Stem Cell Research

Stem Cell Research

Embryonic stem cells have the ability to become any of the body's cell types, and so offer tremendous promise for treating many degenerative diseases and nervous system injuries. In the case of spinal cord injury, embryonic stem cells could eventually be used to replace nerve cells.

In the early days of stem cell research, RIRC scientists collaborated with biotech companies to develop techniques to differentiate human stem cells into cell types that would be useful for transplantation and then tested their effectiveness in improving function in rodent models of SCI. These early studies were the foundation for the world’s first FDA-approved clinical trial of a therapy based on human embryonic stem cells and the world’s first clinical trial of stem cell therapy for chronic spinal cord injury. Both these trials are ongoing.

Now, RIRC scientists are testing approaches that use stem cells to create bridges across injury sites and re-establish function in the injured spinal cord to reverse paralysis.

- Excerpted records:
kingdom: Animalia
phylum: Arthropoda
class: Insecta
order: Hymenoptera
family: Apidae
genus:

- Requirement 1: In the text on stem cell research, substitute "animal" for "rodent" and write out the passage starting at "In the early" and ending at "trials are ongoing.".
- Requirement 2: Name every abbreviation that appears in the stem cell research text.
The rows are separate material and have no connection to the text on stem cell research.

- Task answer 1:
In the early days of stem cell research, RIRC scientists collaborated with biotech companies to develop techniques to differentiate human stem cells into cell types that would be useful for transplantation and then tested their effectiveness in improving function in animal models of SCI. These early studies were the foundation for the world’s first FDA-approved clinical trial of a therapy based on human embryonic stem cells and the world’s first clinical trial of stem cell therapy for chronic spinal cord injury. Both these trials are ongoing.

- Task answer 2: RIRC, SCI, FDA